Assigned task =>
Using the records below, transcribe exactly only the lines from the one with "50: (783, 143)" through the end, both included, and drop every picture.
· · · ·
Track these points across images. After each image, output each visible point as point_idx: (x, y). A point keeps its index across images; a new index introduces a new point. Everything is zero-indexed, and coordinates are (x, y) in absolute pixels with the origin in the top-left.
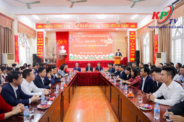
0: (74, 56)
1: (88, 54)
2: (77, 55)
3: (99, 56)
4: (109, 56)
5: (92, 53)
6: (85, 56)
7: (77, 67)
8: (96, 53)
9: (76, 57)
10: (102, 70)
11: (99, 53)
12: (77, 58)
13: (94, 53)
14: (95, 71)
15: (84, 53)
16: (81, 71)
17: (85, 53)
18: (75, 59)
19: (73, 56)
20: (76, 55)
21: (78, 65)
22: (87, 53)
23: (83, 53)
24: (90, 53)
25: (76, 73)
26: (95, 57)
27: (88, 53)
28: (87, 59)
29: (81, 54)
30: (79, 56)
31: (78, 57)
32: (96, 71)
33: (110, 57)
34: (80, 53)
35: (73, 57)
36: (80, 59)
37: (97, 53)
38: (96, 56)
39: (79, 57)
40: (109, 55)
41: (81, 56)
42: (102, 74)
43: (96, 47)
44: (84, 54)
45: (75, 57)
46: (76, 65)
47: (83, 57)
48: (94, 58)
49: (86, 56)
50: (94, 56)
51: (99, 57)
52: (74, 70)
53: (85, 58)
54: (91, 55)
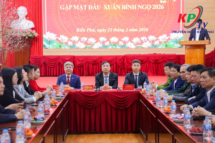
0: (59, 39)
1: (102, 35)
2: (70, 37)
3: (136, 40)
4: (169, 39)
5: (115, 30)
6: (92, 40)
7: (69, 74)
8: (128, 32)
9: (67, 43)
11: (136, 32)
12: (67, 48)
14: (124, 86)
15: (91, 30)
16: (79, 87)
17: (93, 30)
18: (63, 48)
19: (57, 39)
20: (64, 38)
21: (72, 69)
22: (100, 31)
23: (88, 29)
24: (110, 30)
25: (66, 94)
26: (125, 42)
27: (104, 30)
28: (100, 48)
29: (81, 35)
30: (76, 38)
31: (70, 43)
32: (129, 86)
33: (171, 43)
34: (78, 30)
35: (55, 44)
36: (78, 48)
37: (130, 30)
38: (126, 39)
39: (74, 42)
40: (167, 38)
41: (80, 40)
42: (145, 97)
43: (129, 11)
44: (89, 35)
45: (61, 43)
46: (65, 69)
47: (86, 43)
49: (98, 41)
50: (120, 40)
51: (138, 44)
52: (59, 83)
53: (94, 45)
54: (111, 38)
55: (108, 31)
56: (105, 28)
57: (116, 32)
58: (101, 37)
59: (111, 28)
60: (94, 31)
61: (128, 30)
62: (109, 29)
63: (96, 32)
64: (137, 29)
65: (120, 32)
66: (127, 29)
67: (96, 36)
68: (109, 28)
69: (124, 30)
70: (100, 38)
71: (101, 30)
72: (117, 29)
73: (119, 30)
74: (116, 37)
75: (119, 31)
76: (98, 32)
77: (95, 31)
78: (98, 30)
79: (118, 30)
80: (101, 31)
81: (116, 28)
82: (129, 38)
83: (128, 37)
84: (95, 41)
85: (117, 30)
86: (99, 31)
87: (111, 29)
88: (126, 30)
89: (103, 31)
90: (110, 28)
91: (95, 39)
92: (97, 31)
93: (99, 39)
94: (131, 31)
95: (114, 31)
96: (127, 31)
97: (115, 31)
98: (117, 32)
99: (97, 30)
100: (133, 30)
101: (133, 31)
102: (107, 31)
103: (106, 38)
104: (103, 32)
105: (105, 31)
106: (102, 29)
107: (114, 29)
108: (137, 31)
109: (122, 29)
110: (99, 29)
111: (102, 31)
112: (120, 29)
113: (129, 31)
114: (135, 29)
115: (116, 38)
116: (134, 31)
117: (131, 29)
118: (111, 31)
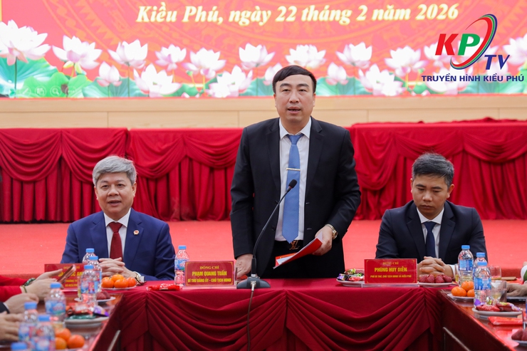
0: (60, 53)
1: (253, 34)
2: (106, 46)
3: (403, 57)
5: (311, 14)
6: (208, 59)
8: (369, 23)
9: (93, 74)
10: (466, 251)
11: (402, 23)
12: (95, 93)
13: (343, 17)
15: (201, 15)
17: (214, 16)
18: (76, 93)
19: (50, 57)
20: (80, 51)
22: (241, 18)
23: (190, 10)
24: (288, 14)
26: (352, 70)
27: (259, 16)
28: (242, 95)
29: (156, 37)
30: (134, 51)
31: (109, 74)
34: (142, 15)
35: (40, 78)
36: (146, 95)
37: (378, 14)
38: (359, 53)
39: (126, 69)
41: (151, 58)
44: (194, 37)
45: (70, 72)
47: (180, 73)
48: (342, 88)
49: (231, 61)
50: (331, 58)
51: (413, 76)
53: (215, 81)
54: (292, 51)
55: (280, 19)
56: (264, 7)
57: (312, 22)
58: (248, 46)
59: (293, 4)
60: (215, 19)
61: (369, 14)
62: (283, 9)
63: (226, 22)
64: (408, 11)
65: (329, 22)
66: (364, 8)
67: (226, 41)
68: (283, 3)
69: (349, 13)
70: (241, 50)
71: (249, 13)
72: (320, 9)
73: (328, 12)
74: (313, 44)
75: (326, 19)
76: (234, 22)
77: (221, 20)
78: (234, 16)
79: (325, 16)
80: (249, 19)
81: (313, 7)
82: (370, 49)
83: (367, 47)
84: (222, 63)
85: (317, 12)
86: (237, 20)
87: (294, 9)
88: (357, 12)
89: (258, 19)
90: (287, 4)
91: (218, 54)
92: (231, 19)
93: (238, 54)
94: (380, 18)
95: (303, 19)
96: (361, 18)
97: (309, 19)
98: (317, 25)
99: (228, 15)
100: (392, 11)
101: (391, 18)
102: (272, 19)
103: (269, 52)
104: (256, 23)
105: (265, 19)
106: (253, 10)
107: (305, 12)
108: (407, 17)
109: (339, 11)
110: (240, 8)
111: (253, 19)
112: (330, 9)
113: (374, 18)
114: (398, 11)
115: (313, 49)
116: (396, 18)
117: (382, 11)
118: (291, 19)
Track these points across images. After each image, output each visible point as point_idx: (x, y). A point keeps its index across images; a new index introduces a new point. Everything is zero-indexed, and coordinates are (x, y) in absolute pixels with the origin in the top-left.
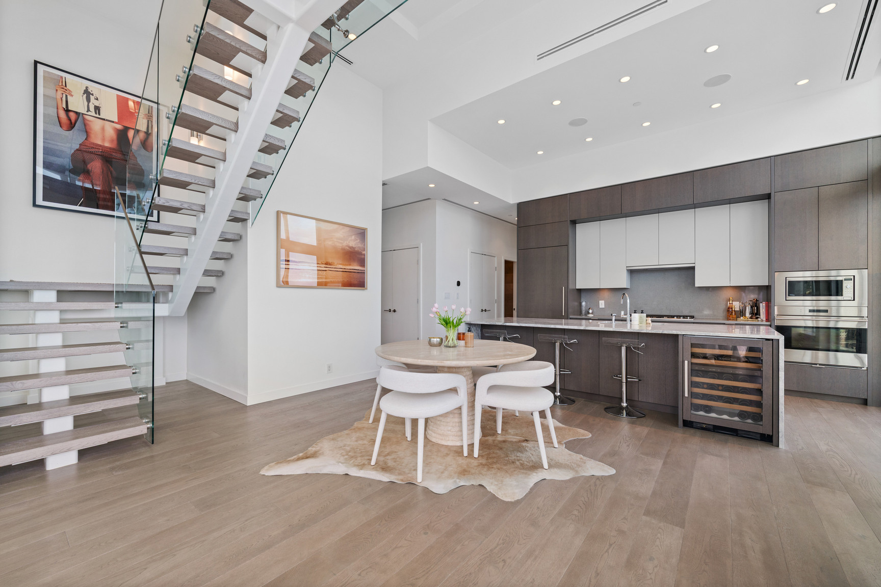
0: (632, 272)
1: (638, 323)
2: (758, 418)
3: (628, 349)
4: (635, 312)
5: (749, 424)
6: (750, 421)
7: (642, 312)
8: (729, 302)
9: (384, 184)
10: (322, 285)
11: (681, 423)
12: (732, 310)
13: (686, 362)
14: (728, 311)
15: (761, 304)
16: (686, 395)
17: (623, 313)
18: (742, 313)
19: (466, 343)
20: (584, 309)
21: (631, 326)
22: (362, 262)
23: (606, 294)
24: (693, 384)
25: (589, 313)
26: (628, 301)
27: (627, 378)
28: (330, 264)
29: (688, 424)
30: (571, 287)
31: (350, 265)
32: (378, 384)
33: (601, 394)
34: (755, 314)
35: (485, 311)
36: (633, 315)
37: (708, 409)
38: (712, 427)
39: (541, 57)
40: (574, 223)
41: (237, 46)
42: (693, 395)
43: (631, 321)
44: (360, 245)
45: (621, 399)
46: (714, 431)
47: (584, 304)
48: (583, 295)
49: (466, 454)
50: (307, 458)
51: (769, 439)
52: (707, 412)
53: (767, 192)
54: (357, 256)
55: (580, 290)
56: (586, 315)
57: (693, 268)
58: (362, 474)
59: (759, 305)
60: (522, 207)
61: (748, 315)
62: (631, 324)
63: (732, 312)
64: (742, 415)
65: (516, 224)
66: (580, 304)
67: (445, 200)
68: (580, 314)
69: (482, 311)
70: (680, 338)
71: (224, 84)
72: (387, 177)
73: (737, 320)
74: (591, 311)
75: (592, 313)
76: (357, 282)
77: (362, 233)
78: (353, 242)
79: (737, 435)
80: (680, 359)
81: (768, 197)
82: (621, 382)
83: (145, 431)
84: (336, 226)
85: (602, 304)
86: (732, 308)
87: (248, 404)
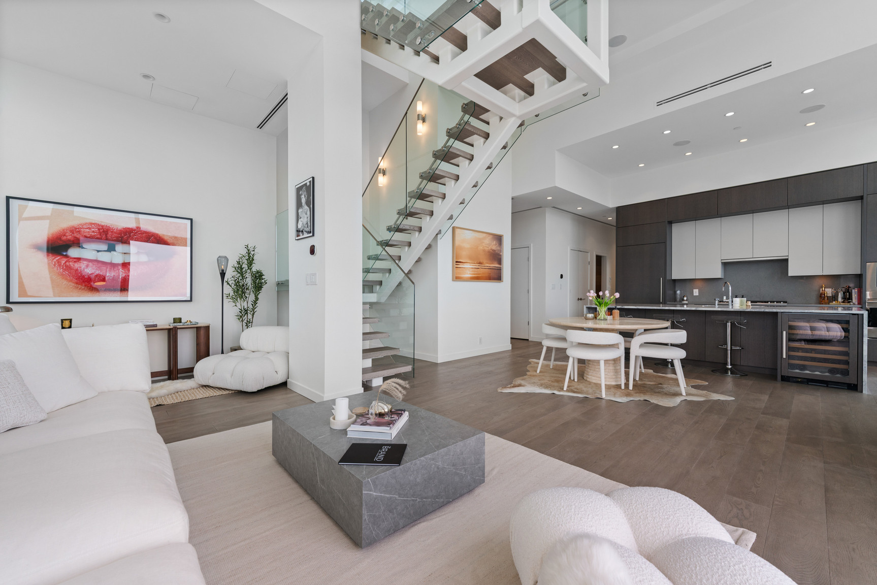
0: (726, 265)
1: (738, 304)
2: (845, 373)
3: (732, 324)
4: (736, 297)
5: (838, 377)
6: (838, 375)
7: (742, 297)
8: (821, 289)
9: (512, 199)
10: (477, 278)
11: (779, 377)
12: (825, 296)
13: (784, 332)
14: (820, 296)
15: (853, 291)
16: (784, 357)
17: (725, 298)
18: (834, 298)
19: (613, 317)
20: (678, 297)
21: (732, 308)
22: (500, 261)
23: (699, 284)
24: (789, 349)
25: (683, 300)
26: (730, 288)
27: (731, 348)
28: (482, 264)
29: (785, 379)
30: (668, 278)
31: (493, 263)
32: (543, 346)
33: (706, 360)
34: (847, 299)
35: (581, 299)
36: (735, 299)
37: (803, 368)
38: (805, 380)
39: (660, 104)
40: (670, 223)
41: (472, 130)
42: (789, 356)
43: (732, 302)
44: (499, 248)
45: (726, 364)
46: (808, 384)
47: (678, 292)
48: (677, 284)
49: (623, 387)
50: (515, 387)
51: (855, 387)
52: (801, 370)
53: (860, 194)
54: (496, 257)
55: (675, 281)
56: (680, 301)
57: (787, 260)
58: (561, 393)
59: (851, 291)
60: (619, 210)
61: (840, 299)
62: (732, 305)
63: (824, 298)
64: (832, 371)
65: (615, 225)
66: (675, 292)
67: (554, 207)
68: (674, 300)
69: (579, 299)
70: (779, 315)
71: (458, 153)
72: (515, 195)
73: (829, 304)
74: (685, 298)
75: (687, 300)
76: (497, 276)
77: (499, 239)
78: (494, 246)
79: (827, 386)
80: (779, 330)
81: (861, 198)
82: (726, 350)
83: (411, 370)
84: (485, 235)
85: (696, 292)
86: (824, 294)
87: (439, 362)
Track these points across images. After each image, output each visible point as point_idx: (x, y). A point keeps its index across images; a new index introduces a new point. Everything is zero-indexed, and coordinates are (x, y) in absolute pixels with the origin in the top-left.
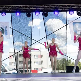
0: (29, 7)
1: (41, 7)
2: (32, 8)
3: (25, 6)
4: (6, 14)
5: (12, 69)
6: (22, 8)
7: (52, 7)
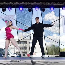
0: (30, 3)
1: (40, 4)
2: (32, 4)
3: (27, 3)
4: (11, 9)
5: (14, 53)
6: (24, 4)
7: (48, 4)
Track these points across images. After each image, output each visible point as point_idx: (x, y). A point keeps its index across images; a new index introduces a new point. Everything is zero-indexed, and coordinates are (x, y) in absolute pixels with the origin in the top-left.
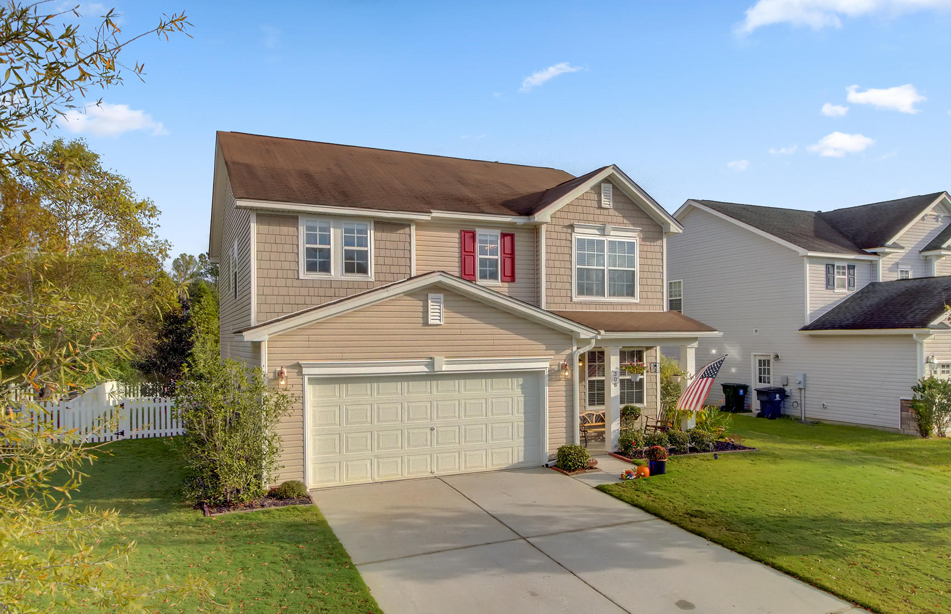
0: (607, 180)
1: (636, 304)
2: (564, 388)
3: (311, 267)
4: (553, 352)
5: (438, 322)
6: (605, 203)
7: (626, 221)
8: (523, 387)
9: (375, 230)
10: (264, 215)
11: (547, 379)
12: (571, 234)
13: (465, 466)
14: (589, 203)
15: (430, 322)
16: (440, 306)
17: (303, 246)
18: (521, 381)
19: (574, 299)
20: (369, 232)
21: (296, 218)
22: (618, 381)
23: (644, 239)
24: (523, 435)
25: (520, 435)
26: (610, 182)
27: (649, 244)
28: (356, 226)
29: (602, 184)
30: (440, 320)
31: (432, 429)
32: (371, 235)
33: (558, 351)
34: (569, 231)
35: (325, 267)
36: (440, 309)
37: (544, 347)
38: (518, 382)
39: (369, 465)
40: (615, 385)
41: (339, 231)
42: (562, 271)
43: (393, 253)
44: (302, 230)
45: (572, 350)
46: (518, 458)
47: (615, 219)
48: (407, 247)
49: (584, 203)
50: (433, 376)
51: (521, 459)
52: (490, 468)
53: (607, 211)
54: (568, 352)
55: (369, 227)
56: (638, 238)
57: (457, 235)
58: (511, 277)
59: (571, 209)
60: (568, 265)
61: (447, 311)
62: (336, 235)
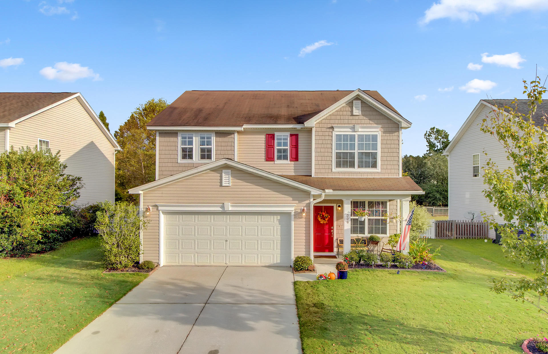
0: (357, 98)
1: (378, 173)
2: (304, 223)
3: (184, 157)
4: (297, 202)
5: (228, 185)
6: (355, 112)
7: (371, 122)
8: (280, 221)
9: (216, 136)
10: (162, 133)
11: (293, 217)
12: (332, 132)
13: (245, 261)
14: (345, 113)
15: (223, 185)
16: (229, 176)
17: (180, 146)
18: (279, 217)
19: (334, 170)
20: (212, 138)
21: (177, 133)
22: (350, 220)
23: (384, 132)
24: (280, 248)
25: (278, 248)
26: (360, 99)
27: (389, 135)
28: (206, 135)
29: (354, 101)
30: (229, 183)
31: (226, 241)
32: (214, 139)
33: (300, 201)
34: (331, 130)
35: (191, 157)
36: (229, 178)
37: (291, 199)
38: (277, 218)
39: (193, 257)
40: (348, 222)
41: (197, 138)
42: (326, 154)
43: (225, 148)
44: (180, 138)
45: (310, 201)
46: (277, 261)
47: (363, 121)
48: (233, 145)
49: (341, 113)
50: (224, 213)
51: (279, 261)
52: (260, 264)
53: (357, 117)
54: (308, 202)
55: (212, 136)
56: (380, 132)
57: (264, 137)
58: (295, 158)
59: (333, 117)
60: (330, 150)
61: (233, 179)
62: (196, 141)
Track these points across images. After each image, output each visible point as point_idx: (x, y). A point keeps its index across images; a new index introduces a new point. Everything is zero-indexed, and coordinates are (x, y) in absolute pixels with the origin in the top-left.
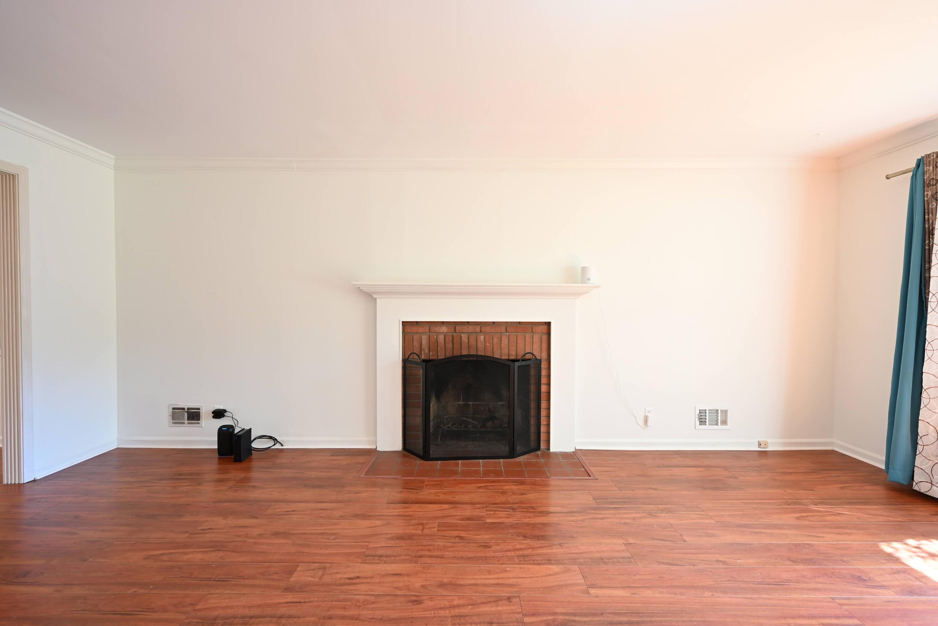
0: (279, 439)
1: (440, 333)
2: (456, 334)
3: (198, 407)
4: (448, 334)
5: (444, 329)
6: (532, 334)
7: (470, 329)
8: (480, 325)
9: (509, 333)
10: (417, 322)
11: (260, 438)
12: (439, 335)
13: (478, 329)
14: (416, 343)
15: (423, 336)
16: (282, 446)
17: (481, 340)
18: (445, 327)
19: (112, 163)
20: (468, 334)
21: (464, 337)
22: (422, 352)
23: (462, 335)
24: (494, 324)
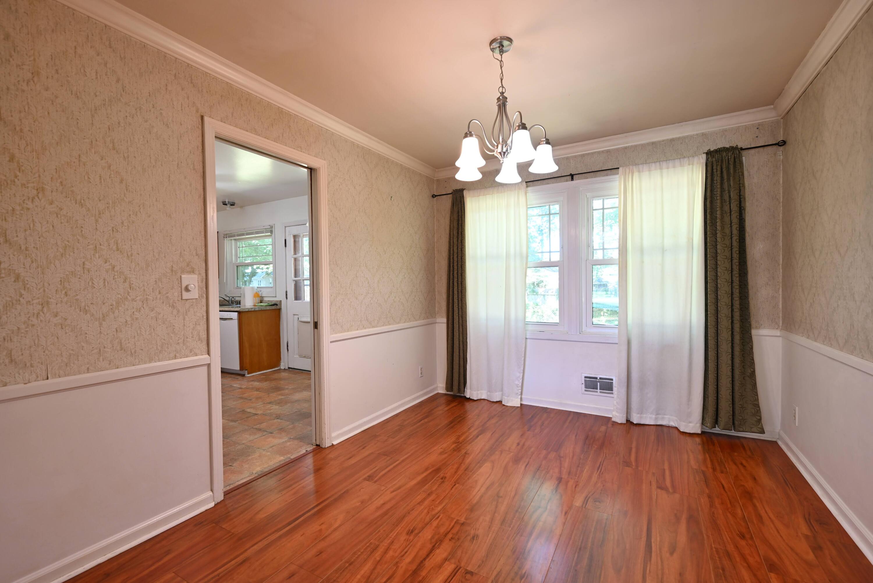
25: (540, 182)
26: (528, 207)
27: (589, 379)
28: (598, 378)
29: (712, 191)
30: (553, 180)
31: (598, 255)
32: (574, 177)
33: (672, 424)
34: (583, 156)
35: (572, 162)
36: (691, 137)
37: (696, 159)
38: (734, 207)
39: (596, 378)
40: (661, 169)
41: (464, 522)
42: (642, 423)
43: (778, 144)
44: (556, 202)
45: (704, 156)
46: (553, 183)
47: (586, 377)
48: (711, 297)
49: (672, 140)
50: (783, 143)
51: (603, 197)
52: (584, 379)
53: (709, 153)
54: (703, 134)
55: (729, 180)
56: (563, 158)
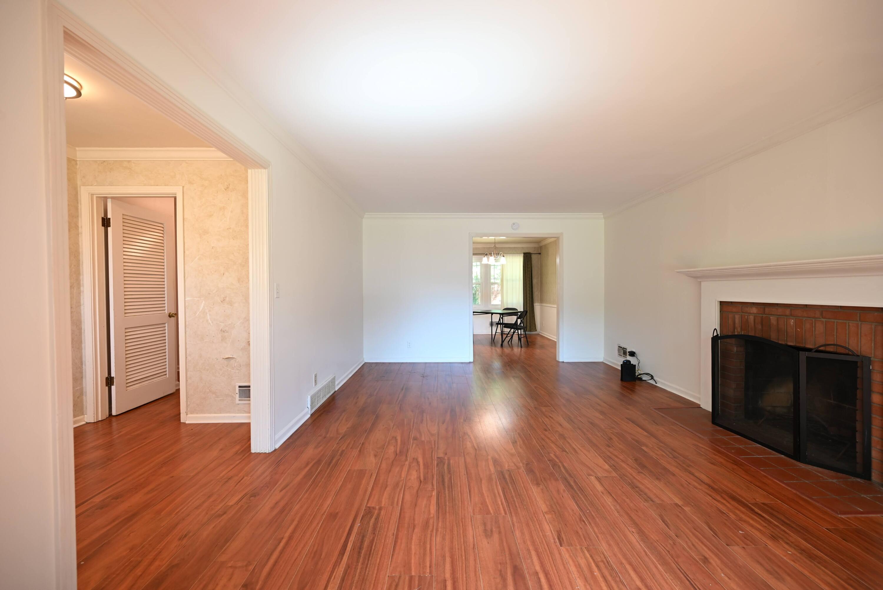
· · · ·
Answer box =>
50: (783, 143)
51: (603, 197)
52: (584, 379)
53: (709, 153)
54: (703, 134)
55: (729, 180)
56: (563, 158)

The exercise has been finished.